What the task asks: Return, from the listing that follows, each line containing the word "Ticket".
----------------
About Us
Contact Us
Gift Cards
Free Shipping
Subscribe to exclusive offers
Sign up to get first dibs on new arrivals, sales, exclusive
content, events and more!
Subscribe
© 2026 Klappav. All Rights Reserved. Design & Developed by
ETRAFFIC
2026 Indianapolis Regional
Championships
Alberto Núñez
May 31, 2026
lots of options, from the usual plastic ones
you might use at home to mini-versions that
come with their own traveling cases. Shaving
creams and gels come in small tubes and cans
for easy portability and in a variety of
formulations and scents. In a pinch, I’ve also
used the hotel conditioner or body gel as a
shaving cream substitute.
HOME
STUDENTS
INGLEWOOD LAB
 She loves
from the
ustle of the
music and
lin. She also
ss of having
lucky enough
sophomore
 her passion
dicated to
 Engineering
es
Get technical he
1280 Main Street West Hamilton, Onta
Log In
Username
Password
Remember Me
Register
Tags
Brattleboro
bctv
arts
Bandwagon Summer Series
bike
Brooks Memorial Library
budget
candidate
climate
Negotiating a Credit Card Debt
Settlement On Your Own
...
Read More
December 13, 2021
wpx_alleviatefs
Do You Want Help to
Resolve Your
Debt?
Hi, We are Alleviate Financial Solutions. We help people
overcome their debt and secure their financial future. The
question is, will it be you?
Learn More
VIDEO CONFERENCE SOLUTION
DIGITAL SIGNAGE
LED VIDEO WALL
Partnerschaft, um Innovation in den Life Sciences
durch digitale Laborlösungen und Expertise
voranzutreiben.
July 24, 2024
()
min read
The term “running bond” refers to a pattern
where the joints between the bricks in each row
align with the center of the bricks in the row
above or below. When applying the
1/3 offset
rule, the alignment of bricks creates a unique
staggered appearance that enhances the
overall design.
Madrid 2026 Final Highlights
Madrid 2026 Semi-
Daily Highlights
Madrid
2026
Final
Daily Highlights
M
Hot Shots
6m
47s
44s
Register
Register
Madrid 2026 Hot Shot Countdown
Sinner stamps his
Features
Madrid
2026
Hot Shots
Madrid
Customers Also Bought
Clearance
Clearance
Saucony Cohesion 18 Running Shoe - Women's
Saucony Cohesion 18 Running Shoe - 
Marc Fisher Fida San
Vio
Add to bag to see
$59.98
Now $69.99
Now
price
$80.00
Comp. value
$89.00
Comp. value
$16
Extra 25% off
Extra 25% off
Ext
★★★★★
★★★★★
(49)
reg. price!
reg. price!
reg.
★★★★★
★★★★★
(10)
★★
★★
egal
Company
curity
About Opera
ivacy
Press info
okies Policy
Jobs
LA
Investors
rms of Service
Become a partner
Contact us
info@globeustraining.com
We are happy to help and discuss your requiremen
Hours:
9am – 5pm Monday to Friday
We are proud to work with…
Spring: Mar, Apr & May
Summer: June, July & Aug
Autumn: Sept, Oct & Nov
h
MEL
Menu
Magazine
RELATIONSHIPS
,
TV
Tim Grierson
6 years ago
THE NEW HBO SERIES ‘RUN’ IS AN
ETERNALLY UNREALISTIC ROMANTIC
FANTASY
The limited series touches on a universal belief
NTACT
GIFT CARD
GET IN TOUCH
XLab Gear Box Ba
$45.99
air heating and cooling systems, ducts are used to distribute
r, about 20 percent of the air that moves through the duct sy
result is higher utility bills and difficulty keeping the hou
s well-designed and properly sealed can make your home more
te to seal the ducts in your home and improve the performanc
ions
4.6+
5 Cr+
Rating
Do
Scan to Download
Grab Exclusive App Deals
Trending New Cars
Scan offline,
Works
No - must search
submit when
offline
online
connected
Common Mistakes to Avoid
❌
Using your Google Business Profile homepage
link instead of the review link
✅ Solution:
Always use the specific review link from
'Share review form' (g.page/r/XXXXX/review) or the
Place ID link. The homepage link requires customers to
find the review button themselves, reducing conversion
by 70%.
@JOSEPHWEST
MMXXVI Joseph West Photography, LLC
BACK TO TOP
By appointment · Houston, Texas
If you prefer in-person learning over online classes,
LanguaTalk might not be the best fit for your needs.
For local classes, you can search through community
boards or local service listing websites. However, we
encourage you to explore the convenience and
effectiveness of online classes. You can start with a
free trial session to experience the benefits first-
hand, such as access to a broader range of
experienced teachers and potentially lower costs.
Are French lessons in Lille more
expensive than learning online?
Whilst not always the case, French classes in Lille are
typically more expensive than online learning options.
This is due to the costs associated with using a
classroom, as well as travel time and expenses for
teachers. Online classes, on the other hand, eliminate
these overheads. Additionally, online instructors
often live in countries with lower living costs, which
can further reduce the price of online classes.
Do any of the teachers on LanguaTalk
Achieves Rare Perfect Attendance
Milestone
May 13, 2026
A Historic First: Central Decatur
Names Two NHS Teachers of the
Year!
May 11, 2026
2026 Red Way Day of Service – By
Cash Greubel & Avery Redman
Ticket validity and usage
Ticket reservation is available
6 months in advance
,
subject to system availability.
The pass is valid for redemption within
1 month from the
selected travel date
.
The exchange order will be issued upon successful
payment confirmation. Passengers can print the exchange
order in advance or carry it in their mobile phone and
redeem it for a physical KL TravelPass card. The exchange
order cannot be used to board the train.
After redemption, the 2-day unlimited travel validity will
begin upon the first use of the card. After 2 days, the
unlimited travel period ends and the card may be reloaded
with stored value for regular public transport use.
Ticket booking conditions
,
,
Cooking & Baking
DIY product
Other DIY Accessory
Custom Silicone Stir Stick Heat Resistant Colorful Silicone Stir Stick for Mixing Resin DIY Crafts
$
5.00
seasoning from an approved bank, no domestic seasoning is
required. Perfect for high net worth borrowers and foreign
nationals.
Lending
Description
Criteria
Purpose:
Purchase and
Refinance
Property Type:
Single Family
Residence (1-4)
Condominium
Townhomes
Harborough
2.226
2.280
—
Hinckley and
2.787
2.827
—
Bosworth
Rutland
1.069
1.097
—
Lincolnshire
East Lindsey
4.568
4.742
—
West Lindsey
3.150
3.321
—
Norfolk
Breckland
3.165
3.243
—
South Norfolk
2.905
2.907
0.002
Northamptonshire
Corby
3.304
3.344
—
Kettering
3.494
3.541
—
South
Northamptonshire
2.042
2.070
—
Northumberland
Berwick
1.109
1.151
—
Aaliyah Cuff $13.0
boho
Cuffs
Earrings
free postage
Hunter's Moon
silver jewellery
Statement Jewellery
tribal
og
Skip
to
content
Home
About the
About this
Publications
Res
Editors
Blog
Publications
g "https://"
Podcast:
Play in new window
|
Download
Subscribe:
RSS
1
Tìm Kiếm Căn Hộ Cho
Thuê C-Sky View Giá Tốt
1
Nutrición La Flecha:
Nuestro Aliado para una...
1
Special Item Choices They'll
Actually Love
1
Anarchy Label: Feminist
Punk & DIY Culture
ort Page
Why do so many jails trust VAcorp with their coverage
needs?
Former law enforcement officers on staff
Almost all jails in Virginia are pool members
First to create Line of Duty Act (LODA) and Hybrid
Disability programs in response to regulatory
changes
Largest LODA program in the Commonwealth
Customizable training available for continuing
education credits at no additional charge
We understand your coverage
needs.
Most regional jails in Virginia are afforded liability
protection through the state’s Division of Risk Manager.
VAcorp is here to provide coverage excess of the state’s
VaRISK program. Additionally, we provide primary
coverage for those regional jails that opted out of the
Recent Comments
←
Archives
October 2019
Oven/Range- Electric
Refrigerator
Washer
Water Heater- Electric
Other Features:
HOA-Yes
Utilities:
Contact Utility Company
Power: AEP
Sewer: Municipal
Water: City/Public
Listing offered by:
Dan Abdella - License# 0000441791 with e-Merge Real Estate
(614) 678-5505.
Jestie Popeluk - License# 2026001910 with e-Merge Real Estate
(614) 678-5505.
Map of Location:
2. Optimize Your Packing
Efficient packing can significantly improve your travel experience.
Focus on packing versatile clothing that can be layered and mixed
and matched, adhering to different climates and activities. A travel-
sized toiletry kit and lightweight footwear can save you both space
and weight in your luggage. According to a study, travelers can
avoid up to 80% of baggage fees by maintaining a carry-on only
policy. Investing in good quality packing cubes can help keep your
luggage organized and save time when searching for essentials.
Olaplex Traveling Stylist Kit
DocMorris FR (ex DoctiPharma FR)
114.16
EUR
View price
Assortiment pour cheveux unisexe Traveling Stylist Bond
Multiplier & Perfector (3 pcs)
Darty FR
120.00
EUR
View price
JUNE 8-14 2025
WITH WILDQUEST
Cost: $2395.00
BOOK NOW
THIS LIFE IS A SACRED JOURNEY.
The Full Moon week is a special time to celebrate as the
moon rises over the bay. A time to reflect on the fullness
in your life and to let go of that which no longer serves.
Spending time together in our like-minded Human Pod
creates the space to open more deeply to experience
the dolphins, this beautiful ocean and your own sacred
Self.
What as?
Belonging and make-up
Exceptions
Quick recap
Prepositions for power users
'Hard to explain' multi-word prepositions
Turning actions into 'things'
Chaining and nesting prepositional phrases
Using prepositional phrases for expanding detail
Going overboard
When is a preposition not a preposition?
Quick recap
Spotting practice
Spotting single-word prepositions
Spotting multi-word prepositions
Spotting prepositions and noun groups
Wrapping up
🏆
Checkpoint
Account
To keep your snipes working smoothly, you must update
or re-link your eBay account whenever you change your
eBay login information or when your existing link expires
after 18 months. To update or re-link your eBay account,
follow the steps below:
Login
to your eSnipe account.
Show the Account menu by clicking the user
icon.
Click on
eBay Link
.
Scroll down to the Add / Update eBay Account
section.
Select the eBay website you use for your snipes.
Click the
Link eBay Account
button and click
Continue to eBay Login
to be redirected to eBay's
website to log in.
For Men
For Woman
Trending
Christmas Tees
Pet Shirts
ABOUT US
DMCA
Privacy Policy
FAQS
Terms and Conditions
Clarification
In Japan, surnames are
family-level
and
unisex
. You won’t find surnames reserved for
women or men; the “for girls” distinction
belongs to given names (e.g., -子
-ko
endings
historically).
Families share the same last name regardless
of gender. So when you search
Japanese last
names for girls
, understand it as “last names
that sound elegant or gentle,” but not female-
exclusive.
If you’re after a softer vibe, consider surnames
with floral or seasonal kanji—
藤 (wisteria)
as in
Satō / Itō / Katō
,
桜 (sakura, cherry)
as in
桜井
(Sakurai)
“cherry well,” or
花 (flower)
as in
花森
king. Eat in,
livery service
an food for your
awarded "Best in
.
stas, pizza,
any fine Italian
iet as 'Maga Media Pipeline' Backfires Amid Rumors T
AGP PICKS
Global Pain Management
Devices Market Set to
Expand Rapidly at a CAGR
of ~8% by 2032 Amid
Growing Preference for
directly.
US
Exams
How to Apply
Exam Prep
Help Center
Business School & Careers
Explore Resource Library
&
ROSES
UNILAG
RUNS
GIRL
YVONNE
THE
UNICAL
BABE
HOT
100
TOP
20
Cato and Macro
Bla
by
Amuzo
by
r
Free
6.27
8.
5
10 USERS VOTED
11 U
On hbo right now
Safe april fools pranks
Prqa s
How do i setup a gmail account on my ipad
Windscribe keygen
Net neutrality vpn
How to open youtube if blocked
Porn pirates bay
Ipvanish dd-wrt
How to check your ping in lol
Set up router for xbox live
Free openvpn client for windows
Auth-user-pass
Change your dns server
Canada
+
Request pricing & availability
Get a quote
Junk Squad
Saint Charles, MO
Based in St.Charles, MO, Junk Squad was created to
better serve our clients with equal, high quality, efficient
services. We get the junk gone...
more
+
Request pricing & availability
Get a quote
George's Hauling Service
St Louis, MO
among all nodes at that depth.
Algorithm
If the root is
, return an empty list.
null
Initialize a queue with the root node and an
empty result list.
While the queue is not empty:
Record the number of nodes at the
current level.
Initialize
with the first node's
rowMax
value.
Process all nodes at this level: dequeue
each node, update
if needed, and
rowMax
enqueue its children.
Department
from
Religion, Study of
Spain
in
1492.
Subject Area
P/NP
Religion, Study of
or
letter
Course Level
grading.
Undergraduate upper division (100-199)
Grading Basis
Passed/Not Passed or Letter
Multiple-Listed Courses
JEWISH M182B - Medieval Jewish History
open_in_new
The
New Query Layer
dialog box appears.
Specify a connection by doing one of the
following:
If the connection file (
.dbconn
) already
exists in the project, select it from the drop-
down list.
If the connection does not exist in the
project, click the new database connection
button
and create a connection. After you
----------------
Answer below:
Ticket validity and usage
Ticket reservation is available
Ticket booking conditions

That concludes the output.